Data Block Start

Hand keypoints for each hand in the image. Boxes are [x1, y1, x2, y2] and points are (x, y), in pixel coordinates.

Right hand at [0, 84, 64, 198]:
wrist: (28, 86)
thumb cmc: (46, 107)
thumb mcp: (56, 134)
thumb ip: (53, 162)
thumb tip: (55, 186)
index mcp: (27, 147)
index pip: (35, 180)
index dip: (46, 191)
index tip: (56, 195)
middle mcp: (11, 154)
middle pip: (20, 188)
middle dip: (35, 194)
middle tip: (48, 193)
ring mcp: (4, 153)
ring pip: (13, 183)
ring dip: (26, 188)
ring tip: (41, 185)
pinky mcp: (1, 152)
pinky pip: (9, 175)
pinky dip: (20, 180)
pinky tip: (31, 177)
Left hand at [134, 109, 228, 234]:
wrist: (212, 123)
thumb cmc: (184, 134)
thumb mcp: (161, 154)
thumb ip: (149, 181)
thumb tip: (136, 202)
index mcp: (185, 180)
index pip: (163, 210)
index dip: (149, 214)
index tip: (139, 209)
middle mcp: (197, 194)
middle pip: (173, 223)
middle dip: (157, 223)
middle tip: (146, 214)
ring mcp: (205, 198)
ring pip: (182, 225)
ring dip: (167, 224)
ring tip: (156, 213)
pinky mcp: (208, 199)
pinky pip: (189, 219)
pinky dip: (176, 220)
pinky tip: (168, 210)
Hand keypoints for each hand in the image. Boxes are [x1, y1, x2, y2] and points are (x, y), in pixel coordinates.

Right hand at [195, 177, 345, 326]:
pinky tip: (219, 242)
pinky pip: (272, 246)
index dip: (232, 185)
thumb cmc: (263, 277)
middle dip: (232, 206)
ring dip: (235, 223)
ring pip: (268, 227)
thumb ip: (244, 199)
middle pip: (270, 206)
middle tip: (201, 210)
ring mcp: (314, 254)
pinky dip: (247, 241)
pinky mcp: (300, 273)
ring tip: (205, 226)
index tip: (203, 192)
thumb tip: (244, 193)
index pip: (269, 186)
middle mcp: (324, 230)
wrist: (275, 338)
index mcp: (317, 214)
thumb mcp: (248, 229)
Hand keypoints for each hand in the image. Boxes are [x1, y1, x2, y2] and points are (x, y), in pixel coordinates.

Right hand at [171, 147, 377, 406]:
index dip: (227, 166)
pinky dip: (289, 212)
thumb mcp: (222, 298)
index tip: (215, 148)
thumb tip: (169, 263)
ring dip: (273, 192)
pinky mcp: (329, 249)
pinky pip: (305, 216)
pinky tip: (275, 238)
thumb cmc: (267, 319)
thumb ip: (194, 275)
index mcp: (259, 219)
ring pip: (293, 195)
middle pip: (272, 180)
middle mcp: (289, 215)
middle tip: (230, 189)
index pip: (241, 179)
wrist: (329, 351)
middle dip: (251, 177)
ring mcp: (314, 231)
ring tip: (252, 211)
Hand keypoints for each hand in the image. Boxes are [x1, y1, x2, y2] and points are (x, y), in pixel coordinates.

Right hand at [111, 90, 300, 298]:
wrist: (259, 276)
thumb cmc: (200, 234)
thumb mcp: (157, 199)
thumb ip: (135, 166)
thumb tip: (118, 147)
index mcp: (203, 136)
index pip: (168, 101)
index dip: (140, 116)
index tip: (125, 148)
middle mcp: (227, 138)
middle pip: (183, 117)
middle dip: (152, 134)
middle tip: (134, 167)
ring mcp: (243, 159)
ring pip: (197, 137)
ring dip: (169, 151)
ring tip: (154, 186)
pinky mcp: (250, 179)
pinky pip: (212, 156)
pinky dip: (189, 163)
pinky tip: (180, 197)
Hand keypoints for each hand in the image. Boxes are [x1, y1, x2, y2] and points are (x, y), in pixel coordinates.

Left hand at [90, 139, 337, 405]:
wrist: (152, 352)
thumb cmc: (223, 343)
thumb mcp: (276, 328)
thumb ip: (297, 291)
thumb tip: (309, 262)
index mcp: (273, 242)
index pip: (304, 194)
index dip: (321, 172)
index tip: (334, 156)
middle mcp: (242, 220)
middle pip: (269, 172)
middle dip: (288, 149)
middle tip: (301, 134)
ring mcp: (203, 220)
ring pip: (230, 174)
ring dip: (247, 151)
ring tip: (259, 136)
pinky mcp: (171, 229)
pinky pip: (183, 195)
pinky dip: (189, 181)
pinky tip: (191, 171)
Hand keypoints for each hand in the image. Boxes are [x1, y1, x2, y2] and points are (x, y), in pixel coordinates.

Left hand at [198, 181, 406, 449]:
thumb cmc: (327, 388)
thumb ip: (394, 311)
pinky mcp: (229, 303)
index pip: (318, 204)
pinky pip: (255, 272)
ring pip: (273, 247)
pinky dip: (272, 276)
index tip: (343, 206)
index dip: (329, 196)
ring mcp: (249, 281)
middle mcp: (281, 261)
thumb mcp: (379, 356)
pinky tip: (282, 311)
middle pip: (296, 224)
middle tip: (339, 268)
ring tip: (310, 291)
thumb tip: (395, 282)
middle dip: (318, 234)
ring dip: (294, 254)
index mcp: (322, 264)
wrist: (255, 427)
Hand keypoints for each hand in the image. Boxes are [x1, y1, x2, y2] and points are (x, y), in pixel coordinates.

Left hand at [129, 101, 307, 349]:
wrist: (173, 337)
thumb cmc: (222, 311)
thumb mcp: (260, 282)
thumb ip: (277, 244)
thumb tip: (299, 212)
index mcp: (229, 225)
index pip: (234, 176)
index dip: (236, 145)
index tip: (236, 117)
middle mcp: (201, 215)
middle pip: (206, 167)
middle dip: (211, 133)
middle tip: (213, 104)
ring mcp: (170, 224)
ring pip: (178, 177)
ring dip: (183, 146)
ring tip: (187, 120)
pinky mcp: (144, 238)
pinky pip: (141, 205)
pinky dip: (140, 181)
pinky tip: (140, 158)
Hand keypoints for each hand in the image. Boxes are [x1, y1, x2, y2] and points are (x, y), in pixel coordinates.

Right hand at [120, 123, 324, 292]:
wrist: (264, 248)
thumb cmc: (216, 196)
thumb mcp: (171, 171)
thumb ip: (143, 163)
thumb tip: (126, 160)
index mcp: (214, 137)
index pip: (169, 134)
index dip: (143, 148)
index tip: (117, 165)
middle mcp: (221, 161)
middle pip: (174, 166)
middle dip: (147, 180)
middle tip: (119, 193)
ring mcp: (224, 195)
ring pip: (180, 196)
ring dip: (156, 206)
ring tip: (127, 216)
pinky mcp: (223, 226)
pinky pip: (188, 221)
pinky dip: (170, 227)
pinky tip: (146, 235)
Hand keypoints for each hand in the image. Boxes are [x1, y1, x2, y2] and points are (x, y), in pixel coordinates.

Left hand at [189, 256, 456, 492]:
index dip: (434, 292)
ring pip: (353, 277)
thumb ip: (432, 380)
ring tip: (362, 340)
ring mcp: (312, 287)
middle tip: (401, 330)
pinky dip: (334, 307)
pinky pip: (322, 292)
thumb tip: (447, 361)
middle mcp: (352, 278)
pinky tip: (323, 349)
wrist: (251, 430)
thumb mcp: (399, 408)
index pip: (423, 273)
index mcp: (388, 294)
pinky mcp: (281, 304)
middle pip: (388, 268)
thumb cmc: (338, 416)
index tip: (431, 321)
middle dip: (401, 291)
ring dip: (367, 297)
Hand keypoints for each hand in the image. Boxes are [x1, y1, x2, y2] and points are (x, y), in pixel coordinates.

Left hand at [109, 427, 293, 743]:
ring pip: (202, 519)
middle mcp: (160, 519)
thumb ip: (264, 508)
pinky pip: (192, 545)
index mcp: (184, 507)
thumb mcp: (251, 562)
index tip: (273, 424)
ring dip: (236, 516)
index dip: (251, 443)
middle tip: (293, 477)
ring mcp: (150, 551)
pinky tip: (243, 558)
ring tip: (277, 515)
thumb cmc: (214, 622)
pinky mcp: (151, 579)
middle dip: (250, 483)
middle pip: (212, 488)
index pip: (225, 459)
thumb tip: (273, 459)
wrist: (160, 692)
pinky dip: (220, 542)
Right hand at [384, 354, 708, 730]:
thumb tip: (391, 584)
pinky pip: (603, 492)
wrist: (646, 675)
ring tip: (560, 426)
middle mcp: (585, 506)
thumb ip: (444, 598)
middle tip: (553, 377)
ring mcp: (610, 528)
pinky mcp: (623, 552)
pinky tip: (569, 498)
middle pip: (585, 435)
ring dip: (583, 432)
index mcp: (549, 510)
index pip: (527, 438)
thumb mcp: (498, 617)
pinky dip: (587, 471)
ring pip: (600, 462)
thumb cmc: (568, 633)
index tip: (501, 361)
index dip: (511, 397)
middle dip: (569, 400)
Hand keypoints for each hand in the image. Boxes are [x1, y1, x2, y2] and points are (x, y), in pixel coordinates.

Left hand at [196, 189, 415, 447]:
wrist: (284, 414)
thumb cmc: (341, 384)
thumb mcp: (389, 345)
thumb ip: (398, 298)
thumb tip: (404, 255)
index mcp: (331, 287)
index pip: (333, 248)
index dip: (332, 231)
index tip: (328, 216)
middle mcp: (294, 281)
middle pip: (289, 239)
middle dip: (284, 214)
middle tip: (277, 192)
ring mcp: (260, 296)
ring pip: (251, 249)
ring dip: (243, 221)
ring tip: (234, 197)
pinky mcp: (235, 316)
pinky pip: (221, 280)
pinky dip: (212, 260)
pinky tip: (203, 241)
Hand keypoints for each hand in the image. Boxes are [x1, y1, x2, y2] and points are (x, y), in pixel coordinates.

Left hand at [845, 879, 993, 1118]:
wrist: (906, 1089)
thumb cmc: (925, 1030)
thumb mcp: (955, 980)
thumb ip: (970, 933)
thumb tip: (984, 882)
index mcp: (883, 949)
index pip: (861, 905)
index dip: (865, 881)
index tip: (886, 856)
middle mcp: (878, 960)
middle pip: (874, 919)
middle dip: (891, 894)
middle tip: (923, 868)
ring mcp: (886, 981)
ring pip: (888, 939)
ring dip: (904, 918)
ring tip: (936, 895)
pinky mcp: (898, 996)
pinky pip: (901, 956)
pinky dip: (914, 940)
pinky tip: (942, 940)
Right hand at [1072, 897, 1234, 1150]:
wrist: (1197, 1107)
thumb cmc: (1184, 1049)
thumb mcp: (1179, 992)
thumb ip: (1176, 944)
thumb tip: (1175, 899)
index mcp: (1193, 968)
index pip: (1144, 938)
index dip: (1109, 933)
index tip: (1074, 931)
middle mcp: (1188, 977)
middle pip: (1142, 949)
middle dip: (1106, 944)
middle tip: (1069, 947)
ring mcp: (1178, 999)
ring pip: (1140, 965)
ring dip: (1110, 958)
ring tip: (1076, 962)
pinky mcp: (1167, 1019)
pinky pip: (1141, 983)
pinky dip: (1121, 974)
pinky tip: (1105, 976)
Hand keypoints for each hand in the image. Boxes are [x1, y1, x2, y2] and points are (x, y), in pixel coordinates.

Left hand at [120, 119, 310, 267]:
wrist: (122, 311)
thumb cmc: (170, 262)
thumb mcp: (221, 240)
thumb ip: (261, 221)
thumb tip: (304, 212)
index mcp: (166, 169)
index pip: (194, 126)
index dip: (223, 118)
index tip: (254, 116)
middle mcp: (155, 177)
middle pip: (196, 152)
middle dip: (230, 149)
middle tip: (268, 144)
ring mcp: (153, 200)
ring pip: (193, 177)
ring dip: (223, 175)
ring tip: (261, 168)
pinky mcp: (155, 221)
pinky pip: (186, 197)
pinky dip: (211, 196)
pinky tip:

Data Block End

Problem statement — Find "thumb ip: (264, 508)" in the entries above and copy that whole line exactly, then each line after it through the line that contains "middle dip: (250, 483)".

Result of the exercise —
thumb ip: (264, 508)
pinky pip: (192, 545)
index mcp: (184, 507)
thumb mcp: (251, 562)
index tip: (273, 424)
ring dip: (236, 516)
index dip: (251, 443)
middle tip: (293, 477)
ring mcp: (150, 551)
pinky tip: (243, 558)
ring tip: (277, 515)
thumb cmc: (214, 622)
pinky mcp: (151, 579)
middle dip: (250, 483)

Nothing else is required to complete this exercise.